Blastomycosis is a very rare fungal infection caused by breathing in microscopic particles (spores) of the fungus Blastomyces dermatitidis (B. dermatitidis).

Blastomycosis is not usually found in Australia.  Originally it was thought to be found only in North America, but cases have been reported from many countries in the world.  It occurs mostly in males who do outdoor activities and is more common in people with weakened immune systems.

The spores of B. dermatitidis can lodge in the lungs and cause an acute as well as a chronic pneumonia. Infected people may initially have flu-like symptoms. Later fever and shortness of breath may develop.

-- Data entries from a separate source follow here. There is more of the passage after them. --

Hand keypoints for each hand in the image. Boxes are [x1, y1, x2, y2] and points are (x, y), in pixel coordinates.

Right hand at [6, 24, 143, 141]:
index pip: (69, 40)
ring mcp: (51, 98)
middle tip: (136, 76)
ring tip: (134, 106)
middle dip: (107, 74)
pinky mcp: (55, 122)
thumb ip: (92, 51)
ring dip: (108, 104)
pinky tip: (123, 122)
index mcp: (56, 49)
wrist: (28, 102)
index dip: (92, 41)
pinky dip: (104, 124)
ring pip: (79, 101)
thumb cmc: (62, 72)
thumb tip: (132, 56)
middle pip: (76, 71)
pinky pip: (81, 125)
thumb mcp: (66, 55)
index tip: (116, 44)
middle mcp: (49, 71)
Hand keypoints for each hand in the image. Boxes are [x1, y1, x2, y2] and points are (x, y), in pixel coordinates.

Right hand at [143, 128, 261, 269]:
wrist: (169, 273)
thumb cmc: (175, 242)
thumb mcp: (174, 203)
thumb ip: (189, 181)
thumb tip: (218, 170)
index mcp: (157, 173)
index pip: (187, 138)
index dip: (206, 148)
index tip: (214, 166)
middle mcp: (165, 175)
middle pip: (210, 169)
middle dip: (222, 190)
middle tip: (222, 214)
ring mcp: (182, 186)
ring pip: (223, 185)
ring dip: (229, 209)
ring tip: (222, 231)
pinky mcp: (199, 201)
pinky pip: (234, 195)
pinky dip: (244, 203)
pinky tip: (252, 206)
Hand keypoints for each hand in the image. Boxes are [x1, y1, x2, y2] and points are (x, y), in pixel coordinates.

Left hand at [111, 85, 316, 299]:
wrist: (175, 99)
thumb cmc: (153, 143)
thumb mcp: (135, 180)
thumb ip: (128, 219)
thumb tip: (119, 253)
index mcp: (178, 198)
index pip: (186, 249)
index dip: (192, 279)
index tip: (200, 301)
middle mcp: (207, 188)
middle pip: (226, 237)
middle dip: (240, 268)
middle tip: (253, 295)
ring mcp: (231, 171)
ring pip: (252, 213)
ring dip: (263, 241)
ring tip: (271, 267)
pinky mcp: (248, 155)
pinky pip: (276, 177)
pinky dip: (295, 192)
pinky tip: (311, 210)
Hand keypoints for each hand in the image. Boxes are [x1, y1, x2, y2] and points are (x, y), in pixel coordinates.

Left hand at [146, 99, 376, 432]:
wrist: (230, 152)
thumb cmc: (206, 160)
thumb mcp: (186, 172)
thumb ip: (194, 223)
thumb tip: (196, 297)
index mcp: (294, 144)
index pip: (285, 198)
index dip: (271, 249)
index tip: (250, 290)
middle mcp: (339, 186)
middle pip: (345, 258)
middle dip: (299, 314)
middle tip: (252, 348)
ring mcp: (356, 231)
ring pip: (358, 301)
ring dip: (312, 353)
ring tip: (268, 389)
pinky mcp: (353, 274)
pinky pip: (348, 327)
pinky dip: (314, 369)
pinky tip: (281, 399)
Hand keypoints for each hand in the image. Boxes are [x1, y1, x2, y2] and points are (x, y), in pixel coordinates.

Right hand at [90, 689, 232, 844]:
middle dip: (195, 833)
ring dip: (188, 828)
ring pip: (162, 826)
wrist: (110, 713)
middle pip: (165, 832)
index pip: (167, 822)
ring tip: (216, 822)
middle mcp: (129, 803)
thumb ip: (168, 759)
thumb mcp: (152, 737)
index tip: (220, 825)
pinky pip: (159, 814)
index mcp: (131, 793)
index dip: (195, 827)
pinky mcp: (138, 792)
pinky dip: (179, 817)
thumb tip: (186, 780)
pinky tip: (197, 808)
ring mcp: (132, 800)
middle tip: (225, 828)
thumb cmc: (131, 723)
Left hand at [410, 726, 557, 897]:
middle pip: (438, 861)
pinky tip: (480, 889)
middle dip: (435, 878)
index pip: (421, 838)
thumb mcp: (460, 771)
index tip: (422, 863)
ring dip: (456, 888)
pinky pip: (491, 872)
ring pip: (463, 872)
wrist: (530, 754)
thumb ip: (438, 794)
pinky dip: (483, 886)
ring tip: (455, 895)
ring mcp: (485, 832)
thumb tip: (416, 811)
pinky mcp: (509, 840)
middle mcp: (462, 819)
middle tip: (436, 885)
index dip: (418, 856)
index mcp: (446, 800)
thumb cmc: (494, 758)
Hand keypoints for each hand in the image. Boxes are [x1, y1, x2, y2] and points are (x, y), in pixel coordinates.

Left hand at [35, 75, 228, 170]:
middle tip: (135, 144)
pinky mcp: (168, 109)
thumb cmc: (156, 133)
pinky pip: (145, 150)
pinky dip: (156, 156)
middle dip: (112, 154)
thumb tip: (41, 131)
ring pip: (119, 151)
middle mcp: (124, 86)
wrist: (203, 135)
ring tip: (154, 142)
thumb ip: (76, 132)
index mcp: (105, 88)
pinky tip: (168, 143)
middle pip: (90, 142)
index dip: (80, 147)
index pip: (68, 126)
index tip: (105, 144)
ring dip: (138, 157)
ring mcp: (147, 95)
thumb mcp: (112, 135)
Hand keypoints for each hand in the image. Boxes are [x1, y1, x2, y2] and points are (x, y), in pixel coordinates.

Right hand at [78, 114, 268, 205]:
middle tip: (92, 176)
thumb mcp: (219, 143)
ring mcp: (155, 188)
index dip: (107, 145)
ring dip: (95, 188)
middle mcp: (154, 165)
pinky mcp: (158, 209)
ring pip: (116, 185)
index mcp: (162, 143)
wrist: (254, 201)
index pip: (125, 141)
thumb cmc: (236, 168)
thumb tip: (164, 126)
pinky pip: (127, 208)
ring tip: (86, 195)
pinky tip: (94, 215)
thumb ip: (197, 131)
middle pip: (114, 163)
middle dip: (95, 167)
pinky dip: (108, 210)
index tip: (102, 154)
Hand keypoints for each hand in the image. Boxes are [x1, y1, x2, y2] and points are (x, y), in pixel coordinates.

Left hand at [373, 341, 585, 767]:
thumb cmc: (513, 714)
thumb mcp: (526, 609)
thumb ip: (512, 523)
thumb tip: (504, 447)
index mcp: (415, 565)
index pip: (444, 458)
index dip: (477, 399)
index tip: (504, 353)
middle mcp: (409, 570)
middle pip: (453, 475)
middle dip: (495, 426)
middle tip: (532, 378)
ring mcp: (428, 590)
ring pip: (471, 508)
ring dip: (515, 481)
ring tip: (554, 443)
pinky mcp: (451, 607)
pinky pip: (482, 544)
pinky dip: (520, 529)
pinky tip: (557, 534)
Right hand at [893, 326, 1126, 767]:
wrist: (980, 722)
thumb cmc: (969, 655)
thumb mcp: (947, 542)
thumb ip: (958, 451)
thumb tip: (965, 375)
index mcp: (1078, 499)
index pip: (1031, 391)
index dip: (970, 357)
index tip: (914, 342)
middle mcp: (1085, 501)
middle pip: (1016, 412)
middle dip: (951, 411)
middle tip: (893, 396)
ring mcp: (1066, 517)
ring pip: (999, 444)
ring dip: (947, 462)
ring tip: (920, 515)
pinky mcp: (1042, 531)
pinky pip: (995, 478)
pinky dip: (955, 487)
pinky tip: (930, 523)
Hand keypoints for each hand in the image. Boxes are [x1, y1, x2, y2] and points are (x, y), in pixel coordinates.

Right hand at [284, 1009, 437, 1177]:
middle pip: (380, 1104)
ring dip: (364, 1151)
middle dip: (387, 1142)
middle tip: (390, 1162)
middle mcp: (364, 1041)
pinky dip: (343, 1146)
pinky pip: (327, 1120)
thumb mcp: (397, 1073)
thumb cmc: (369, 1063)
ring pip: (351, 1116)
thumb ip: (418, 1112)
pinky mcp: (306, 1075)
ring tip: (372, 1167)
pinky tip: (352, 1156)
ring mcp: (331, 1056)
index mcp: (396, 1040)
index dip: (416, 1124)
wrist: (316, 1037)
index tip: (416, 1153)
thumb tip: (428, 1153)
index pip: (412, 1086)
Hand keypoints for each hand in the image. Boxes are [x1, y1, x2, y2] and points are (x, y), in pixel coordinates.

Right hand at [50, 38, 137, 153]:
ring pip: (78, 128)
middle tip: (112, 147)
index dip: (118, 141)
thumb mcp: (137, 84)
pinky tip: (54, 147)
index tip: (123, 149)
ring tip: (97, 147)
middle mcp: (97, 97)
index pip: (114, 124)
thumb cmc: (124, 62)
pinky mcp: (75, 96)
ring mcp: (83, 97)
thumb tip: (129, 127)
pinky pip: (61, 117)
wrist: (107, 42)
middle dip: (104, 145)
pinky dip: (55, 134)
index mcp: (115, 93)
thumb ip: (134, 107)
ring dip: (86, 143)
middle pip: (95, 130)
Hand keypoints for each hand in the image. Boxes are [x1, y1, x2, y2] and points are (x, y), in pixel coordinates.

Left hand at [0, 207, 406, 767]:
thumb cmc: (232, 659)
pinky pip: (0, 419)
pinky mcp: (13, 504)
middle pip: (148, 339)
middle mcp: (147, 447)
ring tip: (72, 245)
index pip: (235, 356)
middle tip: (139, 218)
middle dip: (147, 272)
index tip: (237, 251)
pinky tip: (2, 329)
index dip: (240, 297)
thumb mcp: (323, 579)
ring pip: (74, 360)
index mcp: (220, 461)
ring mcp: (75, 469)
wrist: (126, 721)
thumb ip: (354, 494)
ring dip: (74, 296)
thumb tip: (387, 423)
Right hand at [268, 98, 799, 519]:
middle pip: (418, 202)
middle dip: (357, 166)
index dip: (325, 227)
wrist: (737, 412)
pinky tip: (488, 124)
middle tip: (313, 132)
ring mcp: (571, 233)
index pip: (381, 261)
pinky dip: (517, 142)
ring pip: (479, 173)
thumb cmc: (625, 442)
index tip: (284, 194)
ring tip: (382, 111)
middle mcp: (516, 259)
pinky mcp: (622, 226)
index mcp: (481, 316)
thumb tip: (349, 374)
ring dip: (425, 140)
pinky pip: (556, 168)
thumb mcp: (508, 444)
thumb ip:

In 20-40% of cases the infection spreads to other parts of the body – the skin, bones, kidneys, reproductive organs, urinary tract, liver, spleen and central nervous system.

Lesions can occur on the skin of the head and neck or elsewhere on the body. These may look elevated, crusted, warty, plaque-like or ulcer-like and can vary in size from a few millimetres to several centimetres. Early lesions can also appear as papules or pustules.  Chronic lesions appear as warty plaques. These lesions can gradually increase in size if left untreated.

Blastomycosis is caused by breathing in microscopic particles (spores) of the fungus B. dermatitidis which is found in rotting wood, or moist soil with rotting wood and leaves.

The best way to diagnose the infection is to perform a fungal culture. It may also be diagnosed by examining a small sample of infected tissue under the microscope. An antigen test may detect the presence of the fungus in a urine or serum culture.

Most cases of blastomycosis improve spontaneously. People with weakened immune systems suffering from blastomycosis may be treated with itraconazole, ketoconazole, fluconazole or amphotericin B.  Treatment may be required for 6 months or more.  Relapses may occur, particularly in those with weakened immune systems.